Dawn thought about telling him that she was his niece again and his relative, but didn’t. They weren’t close and more than likely never would be. He was mourning the loss of his wife right now, and would more than likely revert back to the man he’d been a long time ago.

“Uncle Basil, I—”

“Stop calling me that. The brat wasn’t pretty. She barely was tolerable looking, and nothing all that much of a person either. She was dropped off to us and we did our best by her only ‘cause of the money. Nothing more. I hated her mother, and I didn’t like her brat either. You’re not her. Stop calling me your uncle.”

It hurt, his words and the fact that he really believed them. Not that he said she was pretty, but the fact that he’d thought of her as nothing.
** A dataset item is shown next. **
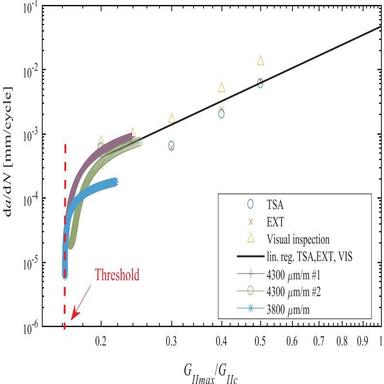
Paris curves from the load and strain control experiments.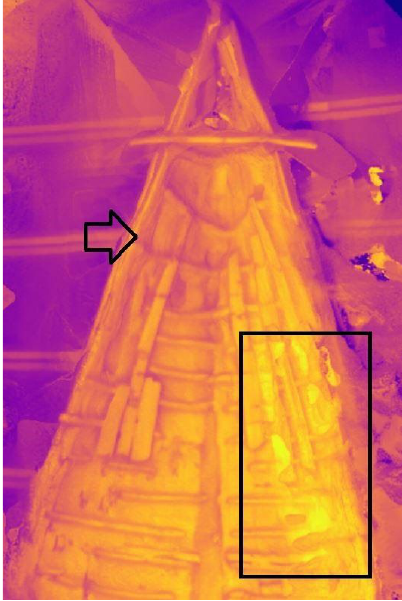
Figure 10. Anomalies of temperature near the bow (in the square the yellow spots are the hottest areas; the arrow indicates the colder areas) The datasets were aligned and fine registered in CloudCompare with the model obtained by the Nikon as reference; the RMS is between 0.022 and 0.025 m. The distance among the point-clouds calculate by CloudCompare shows an average distance of 0.003 m. All the three datasets were merged and sampled by removing the duplicate points at a distance greater than 0.001 m. The final model is 31 million points larger than the Nikon one.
“You had a picture of your mother on the side of your bed. I broke the glass in it once and you tied me to the radiator in the kitchen for a week with nothing more than a blanket and a can to pee in. It mattered little to you that I got burned there, that the steam coming up off the thing scalded me every time it turned on. On Aunt Neva’s side of the bed was a picture of you. Only it wasn’t really you, was it? It was your father. You told her it was you so that you could have a picture of both your parents in your room all the time. Not just your mom.” She looked at Ellis as she continued, trying to ignore the rest of the people there who were listening to her horrible childhood.

“When I was eleven, I asked you for a Christmas tree. You told me that only good children got those and that I was far from that. So the entire next year I worked on being a good girl. I never tried to run away, and I made all your favorite meals. I even lied to the teachers, telling them that you had been hurt and couldn’t work, and that was why I hadn’t paid my dues.” She felt the tears roll down her face. “When it came time to put up the tree, to do anything related to Christmas, you remember what you did? You slapped me, knocking me against the fire grate and bloodying my head. Then you stood over me, screaming at me about how ungrateful I was. What a disappointment I had been to you, and even then you told me that when the money ran out, you’d bury me in the back yard rather than keep feeding me when I was worthless to you.”

“You were forever wanting things that were stuff you didn’t need. We deserved that money, not you. Putting food in your mouth was all that I could stomach when you lived with us. Then what did you do? You up and left us. Just run off like we didn’t do nothing for you.”

Dawn was crying, her heart broken and her mind sore from the abuse. When Uncle Basil talked about all the things he’d had to put up with, all the things he and her aunt had had to make sacrifices for to keep her in their home, she stared at Ellis, wondering what he thought of her now.

“Then you go and crunch up our home. What the heck did you go and do that for? We done never did a single thing to you to make you wanna be that mean to us.” She turned then, jerking from his grip and shifting at the same time. Her wolf tossed him back on his back, and she put her mouth over his throat. Dawn might have bitten had Ellis not spoken to her.

You kill him and it will be for nothing.
She growled.
He’s a prick, I’ll give him that. And a monster, but killing him will not make it all go away. You’re bigger than him, and he’s just not worth it.

He said the same thing of me.
She felt Ellis run his fingers over her fur and then down her snout. She felt tears then; her wolf was just as hurt as she was.
He should be dead.

Yes. He more than likely should be. But he’s also mentally unstable. I think perhaps he might have been all along, but the death of his wife took him over the edge. Dawn, I’ll ask you to do the same thing you asked me to do. Listen to him.